A particularly contentious issue regarding rapid cycling is whether it is induced by antidepressant medication.[7] Perhaps the most convincing data to support this view were provided by a study from Wehr and colleagues[8] of 51 patients with rapid cycling. For a subgroup of patients whose rapid cycling appeared related to antidepressant use, the investigators employed repeated on-off trials of tricyclic antidepressants to demonstrate that about 20% of the total sample had rapid cycling clearly associated with antidepressant use. Lending further support to the link between antidepressants and rapid cycling are observations that rapid mood switching has become more prevalent since antidepressant medication has come into widespread use.[9]

However, some experts argue that the risk of antidepressant mood destabilization may have been overestimated, and that depression itself, rather than antidepressant drugs, may be responsible for periods of rapid cycling. In a 1992 prospective study from Coryell and colleagues,[5] there was no association between antidepressant use and rapid cycling when the investigators statistically controlled for the presence of a major depressive episode.

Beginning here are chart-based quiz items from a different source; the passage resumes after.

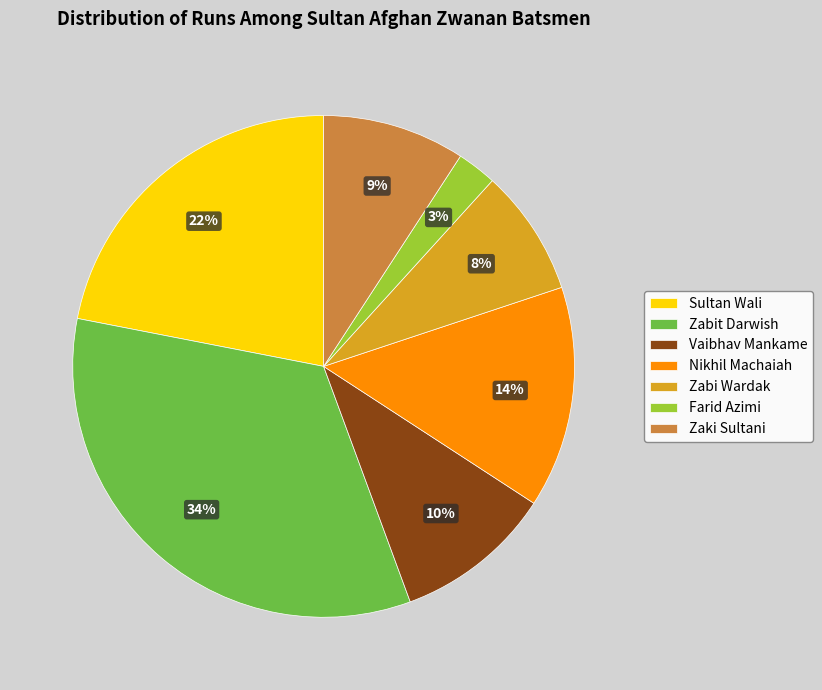

To the nearest percent, what portion does Nikhil Machaiah represent?

14%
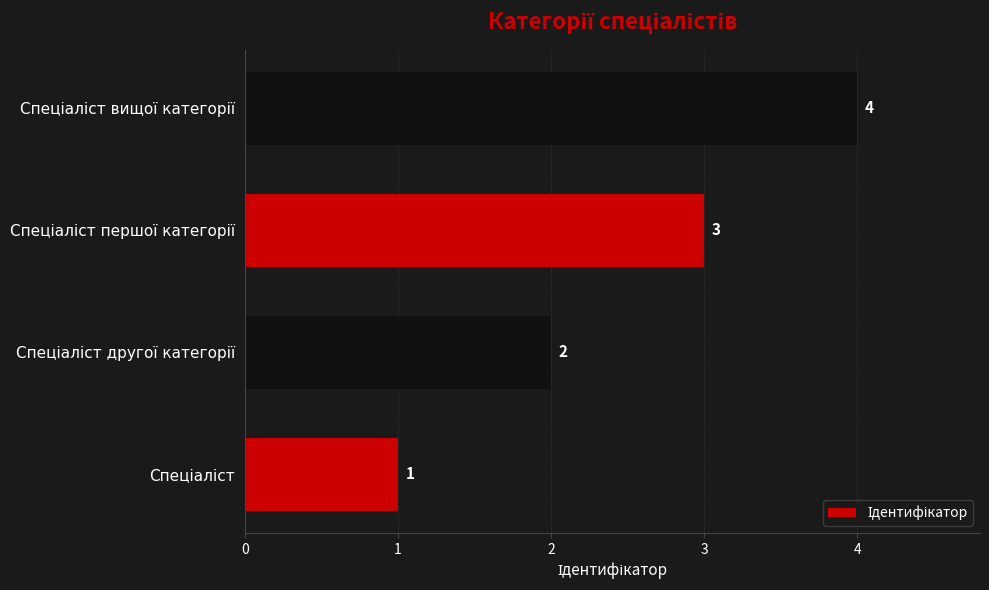

How many values are between 2 and 4?

3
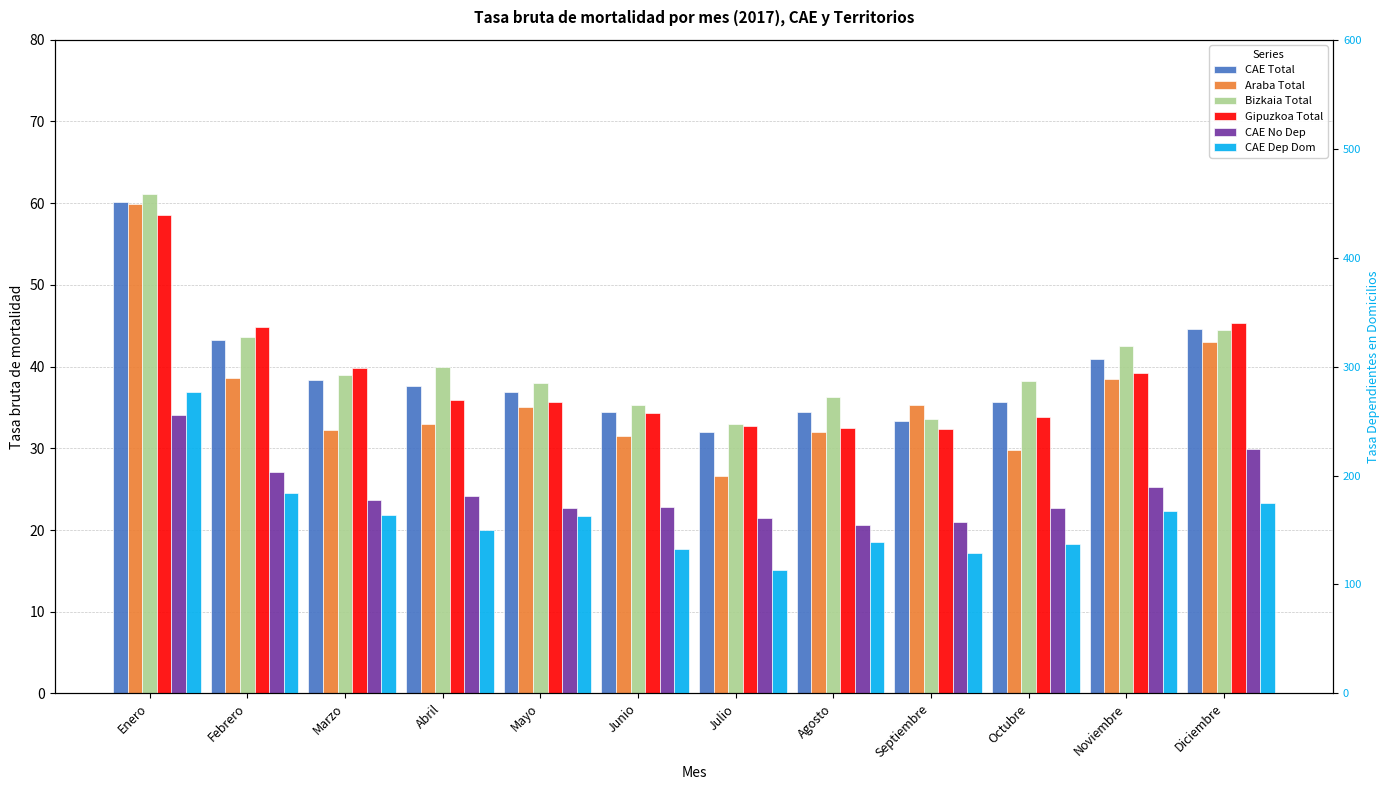

What is the spread (max minus min) of values at Noviembre?

141.7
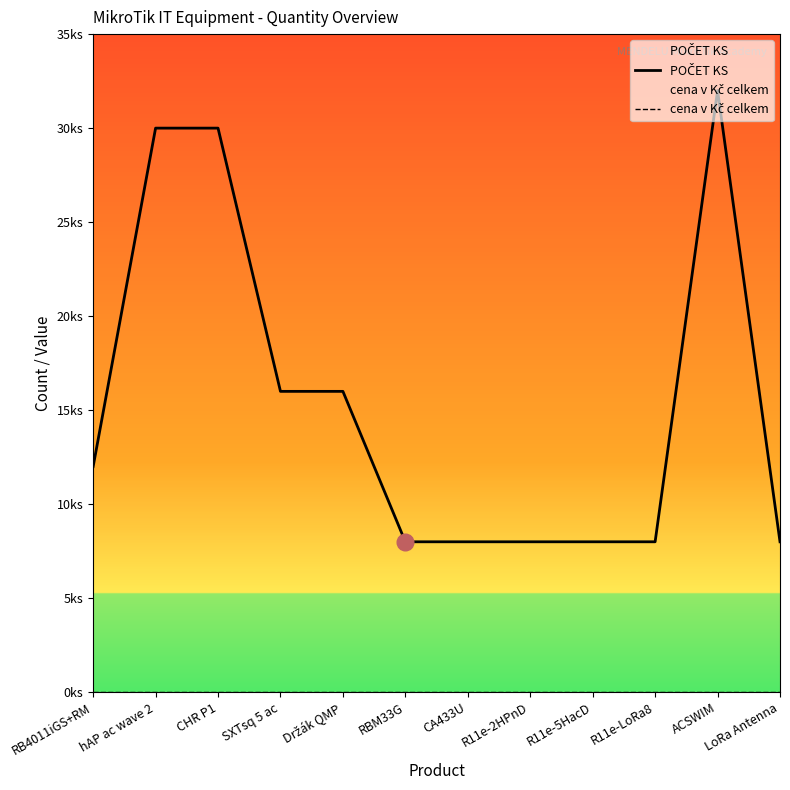

Reading right to left, extract all data points from this chart.

POČET KS: LoRa Antenna=8	ACSWIM=32	R11e-LoRa8=8	R11e-5HacD=8	R11e-2HPnD=8	CA433U=8	RBM33G=8	Držák QMP=16	SXTsq 5 ac=16	CHR P1=30	hAP ac wave 2=30	RB4011iGS+RM=12
cena v Kč celkem: LoRa Antenna=0	ACSWIM=0	R11e-LoRa8=0	R11e-5HacD=0	R11e-2HPnD=0	CA433U=0	RBM33G=0	Držák QMP=0	SXTsq 5 ac=0	CHR P1=0	hAP ac wave 2=0	RB4011iGS+RM=0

Although questions remain about the role of antidepressants in inducing rapid-cycling bipolar disorder, US guidelines, including the American Psychiatric Association (APA) practice guidelines for the treatment of bipolar disorder,[10] reflect the opinion that antidepressants do pose a risk for manic switching and mood destabilization -- and are therefore relatively contraindicated in patients with rapid cycling. However, because depression appears to represent a driving force behind rapid cycling,[11] there exists a tremendous need to identify therapeutic agents with antidepressant efficacy that do not destabilize mood or induce further cycle acceleration.